Segment Start: TEXT SEGMENT
Hunterjumper, yes I do! Where have you seen us? Harley is one of two in Az, the other is a mare named Poppy. There is also a Fell/Welsh cross who is gorgeous.


----------



## Hunterjumper7654 (May 28, 2010)

Chey- I'm not sure where but it had to be him because it was a gelding haha. 
Horse lovers I think.


----------



## CheyAut (Nov 26, 2008)

Well cool  Say Hi if ya come across us again


----------



## faye (Oct 13, 2010)

mypony said:


> So what happens when a foal is born to registered parents and has some white on it? It can't be registered?


It can stil be registered but in a different section of the studbook and no offspring from it can be registered as purebred.
Segment End: TEXT SEGMENT
* WHAT YOU WILL DO *
• 1. Reproduce the horse forum thread word for word, everything from "Hunterjumper, yes I" down to "lovers I think.".
• 2. Decide whether each statement agrees with the horse forum thread, answering yes or no and quoting the words of the thread that settle it: (a) Harley is one of two in Az. (b) A foal born to registered parents with some white on it cannot be registered at all. (c) Hunterjumper7654 believed the horse they saw was a mare.
• 3. Pick up the horse forum thread after its last post and continue it.
The data that follows is separate material, apart from the horse forum thread.
Segment Start: EXERCISE DATA
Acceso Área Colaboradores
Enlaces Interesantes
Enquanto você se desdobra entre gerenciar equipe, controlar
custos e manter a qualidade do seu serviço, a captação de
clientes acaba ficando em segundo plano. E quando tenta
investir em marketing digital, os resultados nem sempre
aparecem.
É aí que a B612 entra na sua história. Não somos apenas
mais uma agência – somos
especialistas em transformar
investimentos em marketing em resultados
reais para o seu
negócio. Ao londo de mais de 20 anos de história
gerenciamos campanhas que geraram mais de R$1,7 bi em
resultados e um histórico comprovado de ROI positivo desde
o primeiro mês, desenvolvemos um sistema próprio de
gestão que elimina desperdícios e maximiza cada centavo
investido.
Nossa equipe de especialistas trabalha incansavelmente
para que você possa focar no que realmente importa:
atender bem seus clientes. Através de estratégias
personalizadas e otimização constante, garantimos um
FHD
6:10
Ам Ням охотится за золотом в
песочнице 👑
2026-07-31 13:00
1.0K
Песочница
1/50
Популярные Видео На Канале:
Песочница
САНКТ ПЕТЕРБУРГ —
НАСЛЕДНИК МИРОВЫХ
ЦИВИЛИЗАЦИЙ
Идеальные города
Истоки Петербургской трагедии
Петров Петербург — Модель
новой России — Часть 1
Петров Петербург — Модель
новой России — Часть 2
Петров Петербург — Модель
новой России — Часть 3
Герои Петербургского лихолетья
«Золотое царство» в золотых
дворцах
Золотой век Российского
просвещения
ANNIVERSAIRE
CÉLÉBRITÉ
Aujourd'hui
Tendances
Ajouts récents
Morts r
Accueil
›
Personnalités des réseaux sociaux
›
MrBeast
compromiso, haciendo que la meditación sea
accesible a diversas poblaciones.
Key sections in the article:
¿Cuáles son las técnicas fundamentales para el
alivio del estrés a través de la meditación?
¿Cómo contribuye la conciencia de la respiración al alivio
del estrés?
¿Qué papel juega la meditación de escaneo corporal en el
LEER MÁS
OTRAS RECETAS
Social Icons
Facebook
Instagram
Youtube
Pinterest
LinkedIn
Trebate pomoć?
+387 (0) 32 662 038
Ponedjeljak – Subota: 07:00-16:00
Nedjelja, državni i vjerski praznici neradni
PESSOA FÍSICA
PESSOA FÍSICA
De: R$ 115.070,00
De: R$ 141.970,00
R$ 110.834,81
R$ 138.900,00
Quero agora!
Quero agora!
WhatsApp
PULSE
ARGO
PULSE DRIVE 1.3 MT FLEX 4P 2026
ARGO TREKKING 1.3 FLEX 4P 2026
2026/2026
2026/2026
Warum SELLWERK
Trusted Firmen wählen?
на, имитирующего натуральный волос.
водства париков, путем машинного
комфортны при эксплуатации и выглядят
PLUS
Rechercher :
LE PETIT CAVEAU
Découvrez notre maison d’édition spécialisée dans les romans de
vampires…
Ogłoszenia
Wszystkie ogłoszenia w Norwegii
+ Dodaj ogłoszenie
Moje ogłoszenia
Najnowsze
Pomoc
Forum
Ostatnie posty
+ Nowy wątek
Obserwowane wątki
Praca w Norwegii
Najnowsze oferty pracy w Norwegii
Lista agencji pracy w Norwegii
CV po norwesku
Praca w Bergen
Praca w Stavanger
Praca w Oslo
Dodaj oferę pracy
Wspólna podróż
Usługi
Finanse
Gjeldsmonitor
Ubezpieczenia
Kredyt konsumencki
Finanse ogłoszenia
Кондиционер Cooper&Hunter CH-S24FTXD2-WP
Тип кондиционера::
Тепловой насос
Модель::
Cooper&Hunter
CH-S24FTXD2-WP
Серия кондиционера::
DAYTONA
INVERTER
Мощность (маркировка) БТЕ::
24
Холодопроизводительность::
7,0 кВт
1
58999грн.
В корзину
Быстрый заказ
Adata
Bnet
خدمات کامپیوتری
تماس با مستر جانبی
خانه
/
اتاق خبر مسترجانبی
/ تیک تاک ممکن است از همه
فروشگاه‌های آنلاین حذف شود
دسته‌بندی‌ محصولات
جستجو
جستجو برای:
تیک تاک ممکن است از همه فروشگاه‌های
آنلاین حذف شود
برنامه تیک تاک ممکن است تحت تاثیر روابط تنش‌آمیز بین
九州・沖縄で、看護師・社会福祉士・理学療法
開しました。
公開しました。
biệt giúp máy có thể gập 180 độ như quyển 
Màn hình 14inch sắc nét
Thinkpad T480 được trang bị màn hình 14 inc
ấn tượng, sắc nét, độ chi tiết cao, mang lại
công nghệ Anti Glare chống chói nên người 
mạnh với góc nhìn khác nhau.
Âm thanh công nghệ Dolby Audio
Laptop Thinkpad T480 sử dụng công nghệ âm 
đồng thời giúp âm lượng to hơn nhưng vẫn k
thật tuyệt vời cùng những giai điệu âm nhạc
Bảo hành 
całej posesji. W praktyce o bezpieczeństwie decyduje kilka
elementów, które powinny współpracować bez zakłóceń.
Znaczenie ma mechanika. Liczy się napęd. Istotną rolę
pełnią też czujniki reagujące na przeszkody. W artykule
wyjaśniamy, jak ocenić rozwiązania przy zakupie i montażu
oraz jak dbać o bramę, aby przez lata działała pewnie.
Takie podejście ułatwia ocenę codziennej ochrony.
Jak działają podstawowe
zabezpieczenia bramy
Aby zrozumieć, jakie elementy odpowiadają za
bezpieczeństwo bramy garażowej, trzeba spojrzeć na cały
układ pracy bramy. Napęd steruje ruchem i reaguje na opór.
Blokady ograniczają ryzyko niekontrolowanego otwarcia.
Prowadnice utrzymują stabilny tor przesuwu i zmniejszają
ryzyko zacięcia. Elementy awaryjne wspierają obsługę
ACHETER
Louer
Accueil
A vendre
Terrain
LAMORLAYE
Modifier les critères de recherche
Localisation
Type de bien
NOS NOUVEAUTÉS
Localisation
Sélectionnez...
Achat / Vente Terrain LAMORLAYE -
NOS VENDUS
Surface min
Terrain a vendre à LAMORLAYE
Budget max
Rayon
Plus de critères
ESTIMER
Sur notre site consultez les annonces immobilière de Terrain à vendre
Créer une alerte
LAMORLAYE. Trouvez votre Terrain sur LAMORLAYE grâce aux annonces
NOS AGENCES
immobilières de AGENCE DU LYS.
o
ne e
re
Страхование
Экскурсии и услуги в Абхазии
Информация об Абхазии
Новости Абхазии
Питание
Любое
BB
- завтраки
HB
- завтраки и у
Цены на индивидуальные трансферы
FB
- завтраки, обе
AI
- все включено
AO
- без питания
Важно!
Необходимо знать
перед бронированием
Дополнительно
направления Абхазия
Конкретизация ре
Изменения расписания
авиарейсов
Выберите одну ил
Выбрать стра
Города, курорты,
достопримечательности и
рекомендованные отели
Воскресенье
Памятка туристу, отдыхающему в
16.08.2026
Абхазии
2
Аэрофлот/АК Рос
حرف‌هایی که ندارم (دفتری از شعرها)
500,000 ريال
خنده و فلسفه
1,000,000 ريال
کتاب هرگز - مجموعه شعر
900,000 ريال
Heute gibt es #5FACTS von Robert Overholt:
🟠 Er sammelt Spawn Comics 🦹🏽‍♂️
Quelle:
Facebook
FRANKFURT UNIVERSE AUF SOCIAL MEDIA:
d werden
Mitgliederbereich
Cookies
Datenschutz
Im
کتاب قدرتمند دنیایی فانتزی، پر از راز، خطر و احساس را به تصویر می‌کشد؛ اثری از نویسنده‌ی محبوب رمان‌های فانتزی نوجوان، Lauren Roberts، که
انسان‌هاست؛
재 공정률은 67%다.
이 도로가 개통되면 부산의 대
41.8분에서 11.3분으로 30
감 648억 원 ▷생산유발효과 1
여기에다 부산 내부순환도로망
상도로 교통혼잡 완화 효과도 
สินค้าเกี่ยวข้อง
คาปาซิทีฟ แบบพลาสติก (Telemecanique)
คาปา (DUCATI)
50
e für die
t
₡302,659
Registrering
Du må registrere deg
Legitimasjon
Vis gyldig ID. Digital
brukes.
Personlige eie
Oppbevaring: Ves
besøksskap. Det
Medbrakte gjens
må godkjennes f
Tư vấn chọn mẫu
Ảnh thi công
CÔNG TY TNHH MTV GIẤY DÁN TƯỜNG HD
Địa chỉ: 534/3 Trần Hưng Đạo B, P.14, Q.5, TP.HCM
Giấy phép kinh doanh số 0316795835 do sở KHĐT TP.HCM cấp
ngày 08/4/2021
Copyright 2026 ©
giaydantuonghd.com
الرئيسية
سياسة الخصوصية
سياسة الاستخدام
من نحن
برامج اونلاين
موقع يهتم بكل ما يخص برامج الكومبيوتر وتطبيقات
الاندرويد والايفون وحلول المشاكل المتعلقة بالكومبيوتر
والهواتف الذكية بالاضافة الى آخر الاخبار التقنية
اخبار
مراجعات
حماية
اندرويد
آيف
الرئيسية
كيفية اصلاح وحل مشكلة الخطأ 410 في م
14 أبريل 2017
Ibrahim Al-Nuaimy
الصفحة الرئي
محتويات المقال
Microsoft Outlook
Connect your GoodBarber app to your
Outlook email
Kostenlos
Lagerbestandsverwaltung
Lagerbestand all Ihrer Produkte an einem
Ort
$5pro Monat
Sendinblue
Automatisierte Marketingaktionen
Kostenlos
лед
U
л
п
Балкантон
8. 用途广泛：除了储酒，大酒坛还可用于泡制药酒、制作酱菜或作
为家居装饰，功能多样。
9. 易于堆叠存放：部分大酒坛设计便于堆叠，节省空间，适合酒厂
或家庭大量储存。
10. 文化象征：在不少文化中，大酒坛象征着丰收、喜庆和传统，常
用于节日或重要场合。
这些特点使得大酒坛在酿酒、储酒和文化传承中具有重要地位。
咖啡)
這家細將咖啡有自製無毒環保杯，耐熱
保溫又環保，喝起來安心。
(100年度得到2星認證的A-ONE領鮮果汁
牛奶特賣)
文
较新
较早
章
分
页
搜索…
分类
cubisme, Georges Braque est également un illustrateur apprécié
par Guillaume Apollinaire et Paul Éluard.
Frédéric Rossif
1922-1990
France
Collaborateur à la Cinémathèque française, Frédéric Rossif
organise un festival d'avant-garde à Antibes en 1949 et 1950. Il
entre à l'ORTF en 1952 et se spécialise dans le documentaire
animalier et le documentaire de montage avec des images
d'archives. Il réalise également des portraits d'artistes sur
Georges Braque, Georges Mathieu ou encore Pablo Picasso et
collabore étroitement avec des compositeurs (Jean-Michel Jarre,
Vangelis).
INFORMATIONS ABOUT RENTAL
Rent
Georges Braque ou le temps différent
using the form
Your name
Segment End: EXERCISE DATA
* PER-TASK OUTPUTS *
• 1.
Hunterjumper, yes I do! Where have you seen us? Harley is one of two in Az, the other is a mare named Poppy. There is also a Fell/Welsh cross who is gorgeous.


----------



## Hunterjumper7654 (May 28, 2010)

Chey- I'm not sure where but it had to be him because it was a gelding haha. 
Horse lovers I think.

• 2.
(a) Yes: "Harley is one of two in Az"
(b) No: "It can stil be registered but in a different section of the studbook"
(c) No: "it had to be him because it was a gelding"

• 3.
For example the connemara has 3 grades, 1, 2 and 3. Connies are automaticly put as grade 3 when they are born and remain there until inspected, grade 2 are generaly overheight connies or connies that dont meet the breed standard. Grade 1 connies are the 3+ yearold connies that have passed the inspection. 
Grade 2 (or grade 3 over the age of 3) connies go into the same section as the partbred and thier off spring can only be registered as partbreds.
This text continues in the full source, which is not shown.